WHAT TO WORK ON: Please write out the full listing beneath this line exactly, skipping its images.

___ RECORDS PROVIDED ___

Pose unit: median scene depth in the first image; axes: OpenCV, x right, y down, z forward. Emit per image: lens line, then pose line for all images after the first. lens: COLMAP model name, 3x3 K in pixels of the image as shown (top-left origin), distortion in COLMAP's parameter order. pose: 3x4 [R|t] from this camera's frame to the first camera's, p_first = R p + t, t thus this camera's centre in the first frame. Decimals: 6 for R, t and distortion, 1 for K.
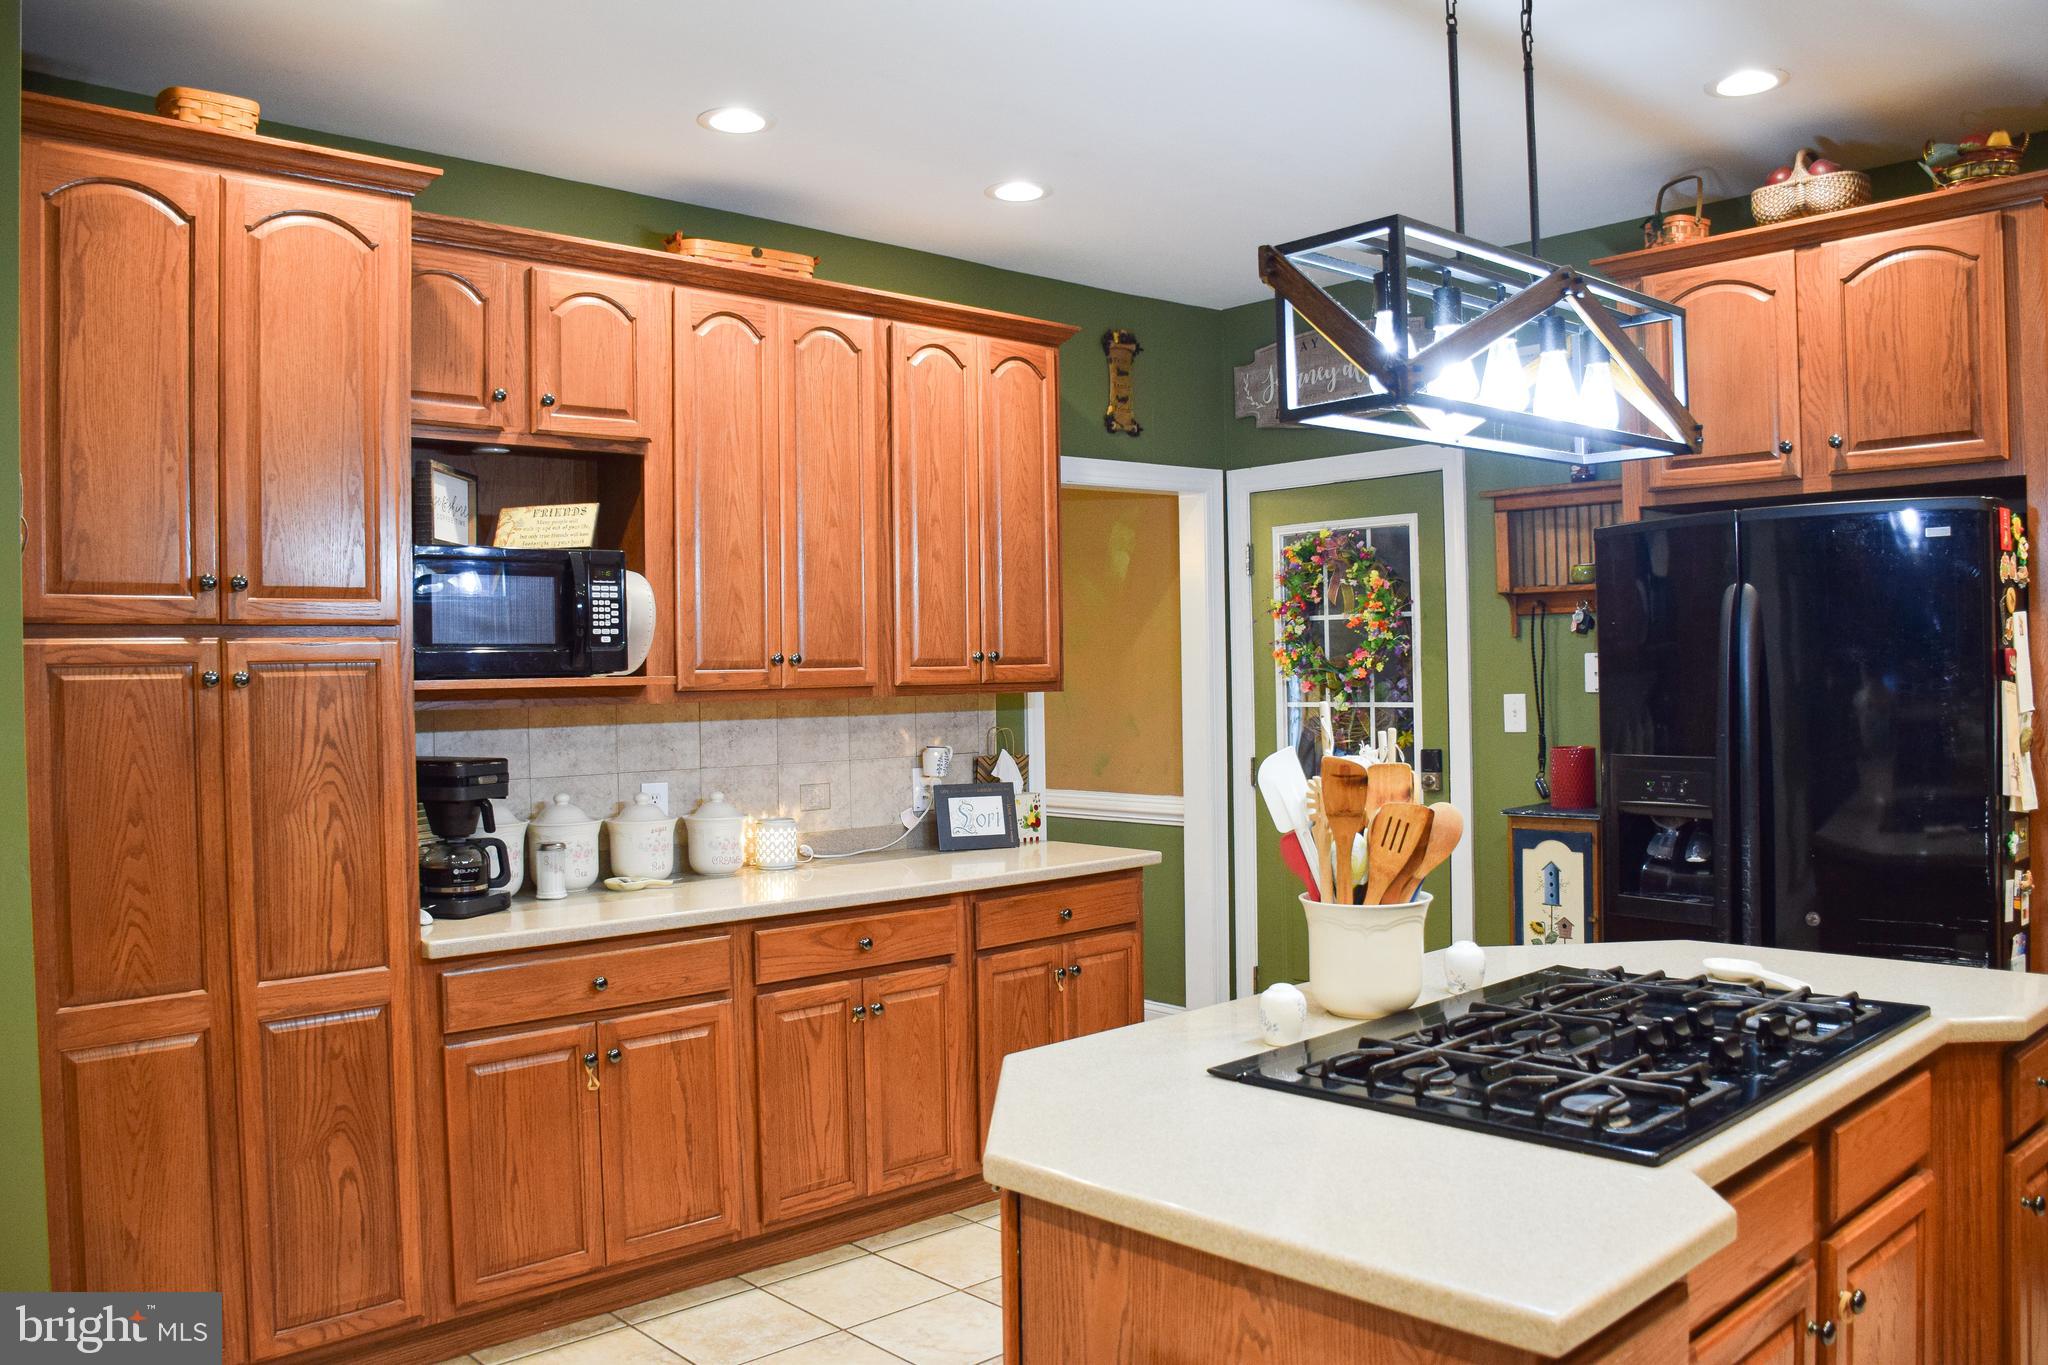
lens RADIAL K [[1593.9, 0, 1024.0], [0, 1593.9, 682.5], [0, 0, 1]] dist [-0.150604, 0.102424]
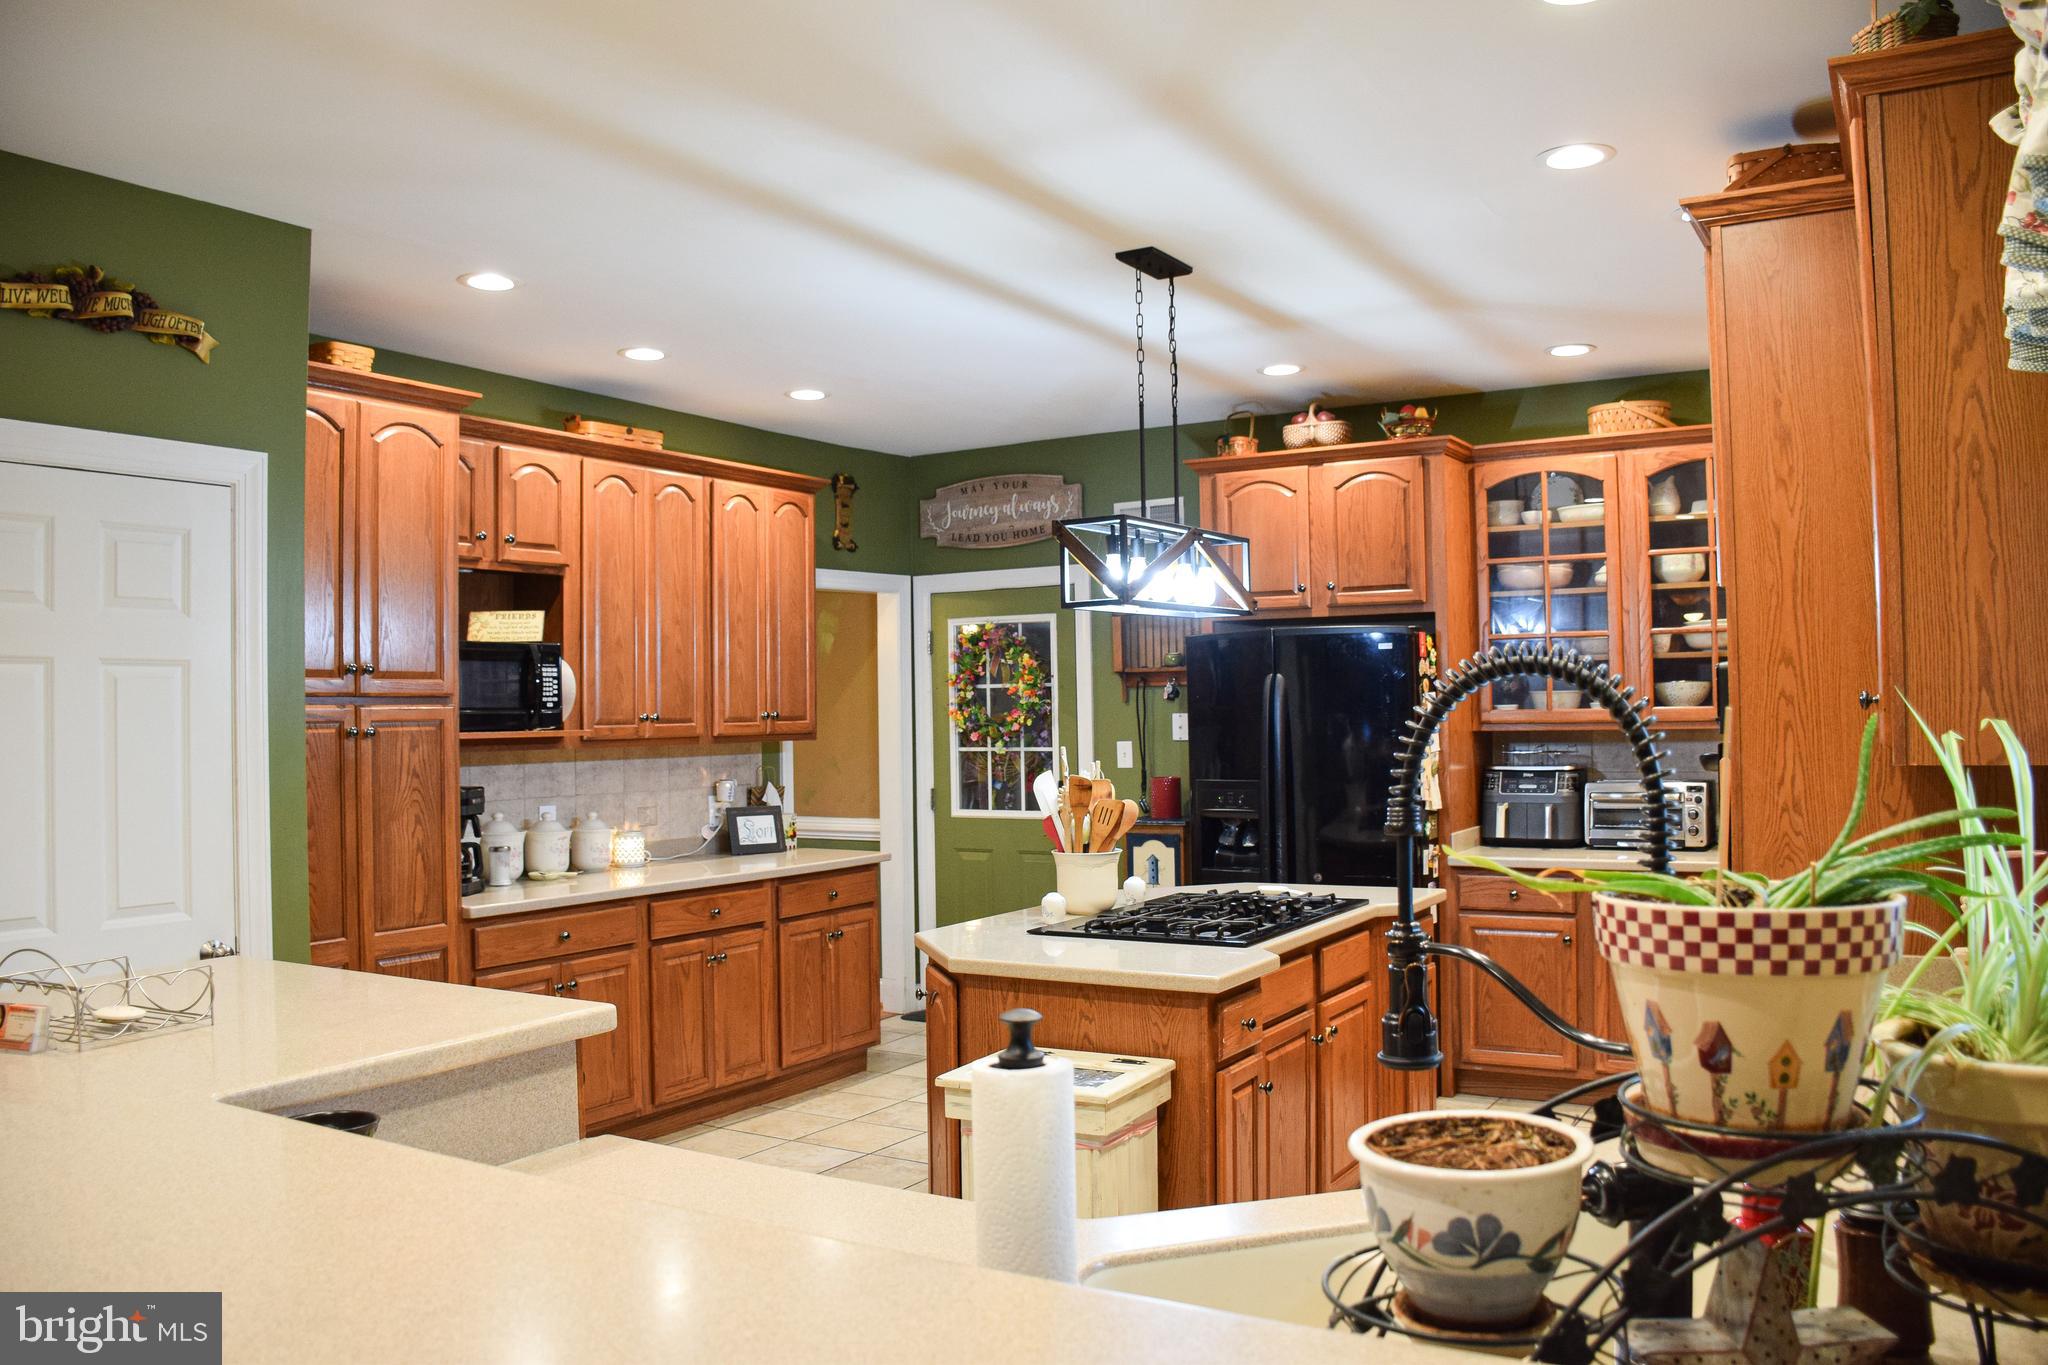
lens RADIAL K [[1593.9, 0, 1024.0], [0, 1593.9, 682.5], [0, 0, 1]] dist [-0.150604, 0.102424]
pose [[0.961041, 0.008363, 0.276279, -0.220694], [-0.000260, 0.999569, -0.029353, -0.004678], [-0.276406, 0.028138, 0.960629, -0.464622]]
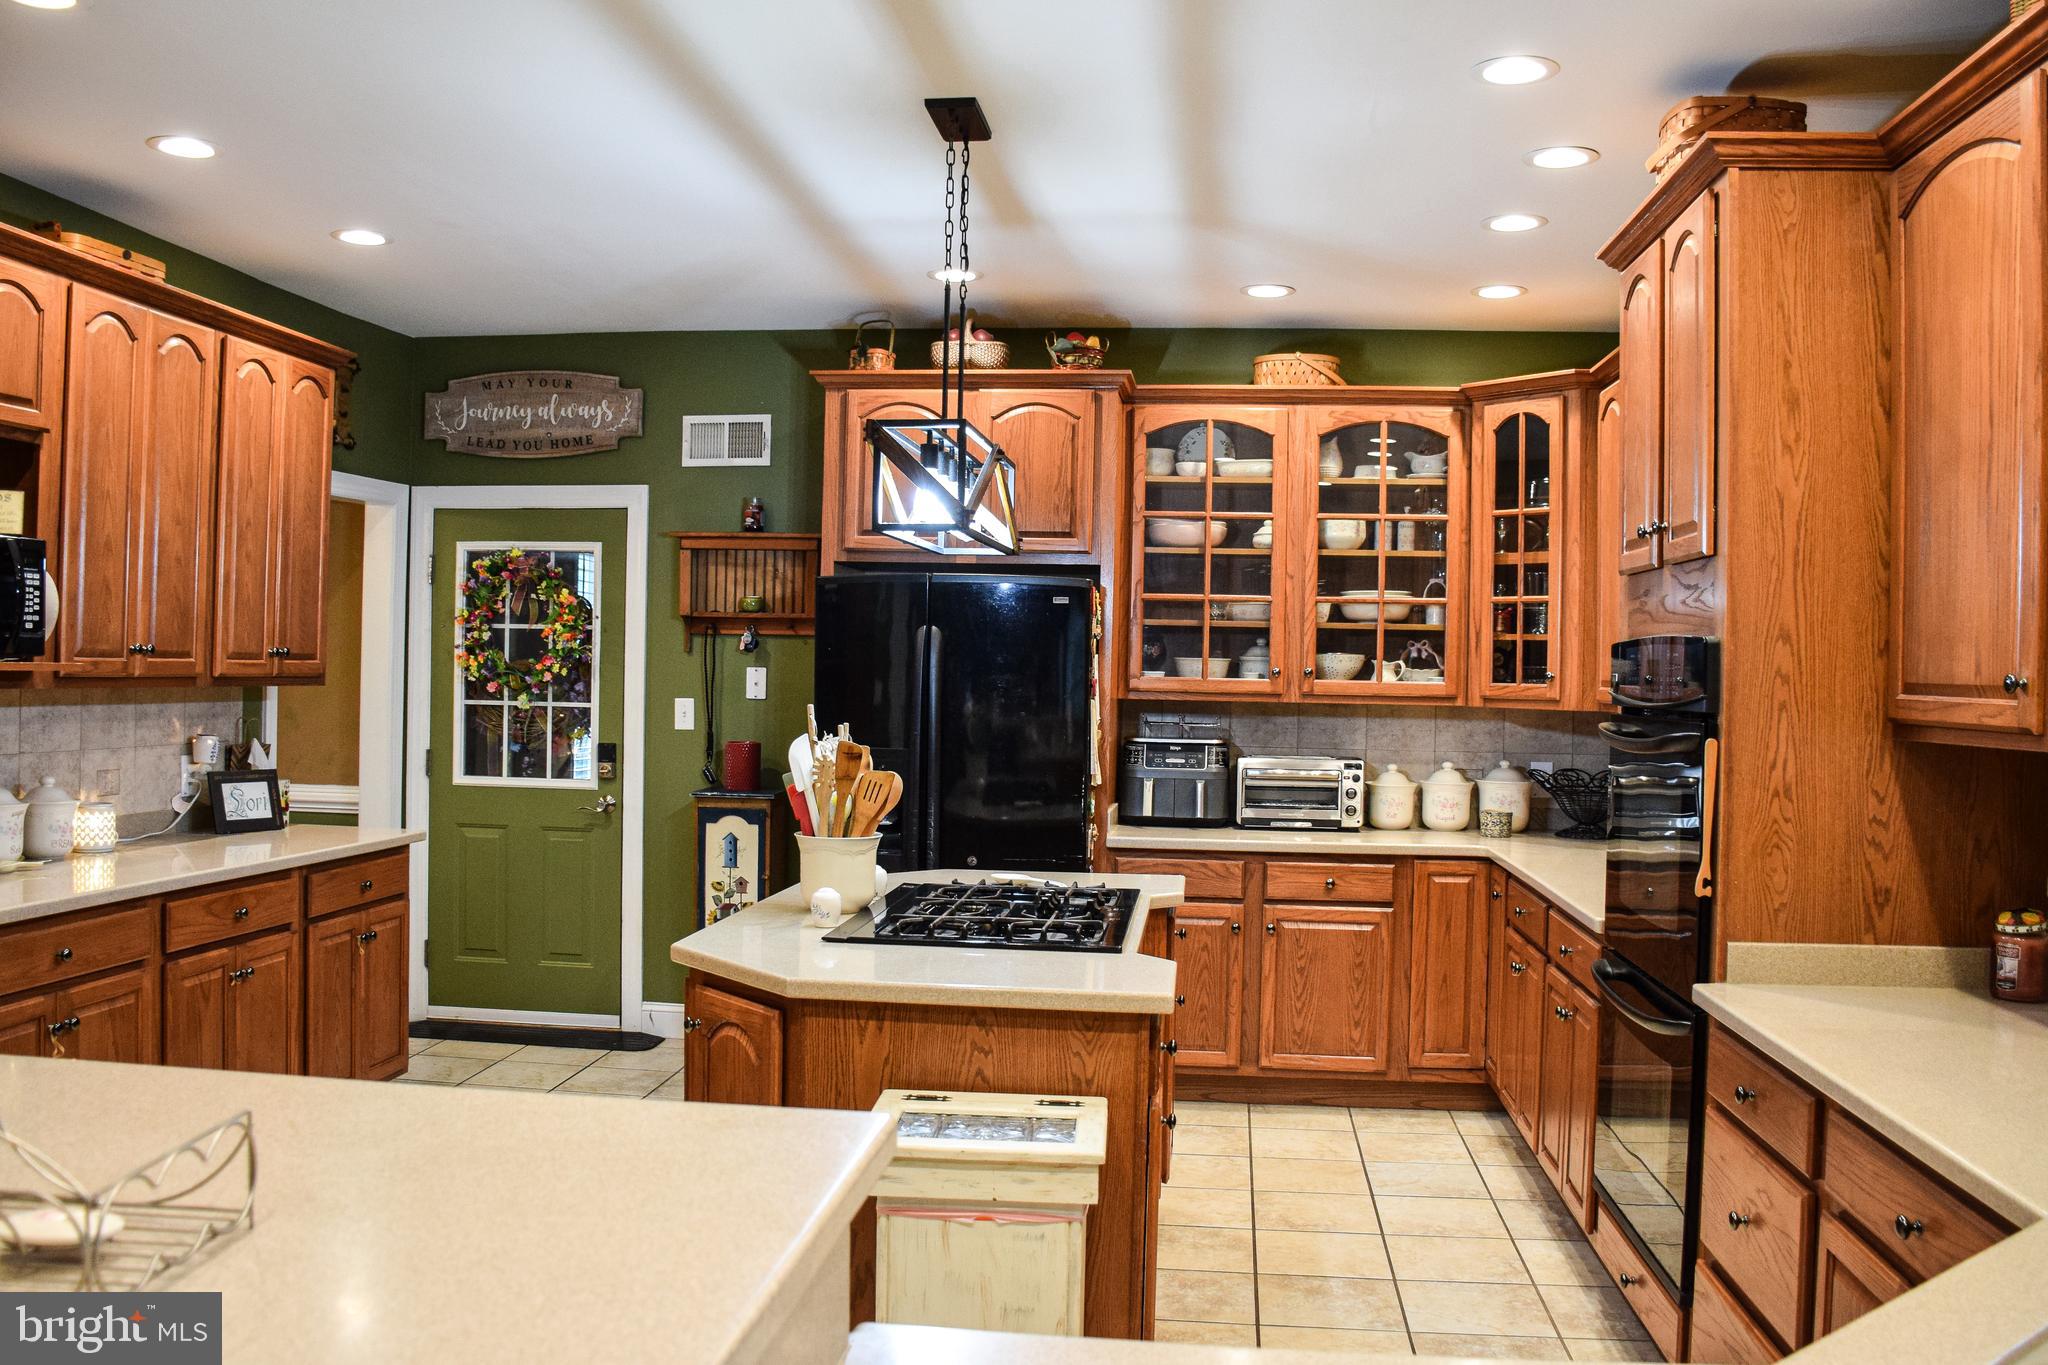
lens RADIAL K [[1694.6, 0, 1016.4], [0, 1694.6, 683.0], [0, 0, 1]] dist [-0.155523, 0.119284]
pose [[0.761513, 0.029538, 0.647477, -0.412007], [-0.029854, 0.999499, -0.010485, 0.001768], [-0.647462, -0.011345, 0.762013, -0.198847]]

___

WRITTEN RESPONSE:
Pose unit: median scene depth in the first image; axes: OpenCV, x right, y down, z forward. Emit per image: lens line, then pose line for all images after the first. lens: COLMAP model name, 3x3 K in pixels of the image as shown (top-left origin), distortion in COLMAP's parameter order. pose: 3x4 [R|t] from this camera's frame to the first camera's, p_first = R p + t, t thus this camera's centre in the first frame. Decimals: 6 for R, t and distortion, 1 for K.
lens RADIAL K [[1593.9, 0, 1024.0], [0, 1593.9, 682.5], [0, 0, 1]] dist [-0.150604, 0.102424]
lens RADIAL K [[1593.9, 0, 1024.0], [0, 1593.9, 682.5], [0, 0, 1]] dist [-0.150604, 0.102424]
pose [[0.961041, 0.008363, 0.276279, -0.220694], [-0.000260, 0.999569, -0.029353, -0.004678], [-0.276406, 0.028138, 0.960629, -0.464622]]
lens RADIAL K [[1694.6, 0, 1016.4], [0, 1694.6, 683.0], [0, 0, 1]] dist [-0.155523, 0.119284]
pose [[0.761513, 0.029538, 0.647477, -0.412007], [-0.029854, 0.999499, -0.010485, 0.001768], [-0.647462, -0.011345, 0.762013, -0.198847]]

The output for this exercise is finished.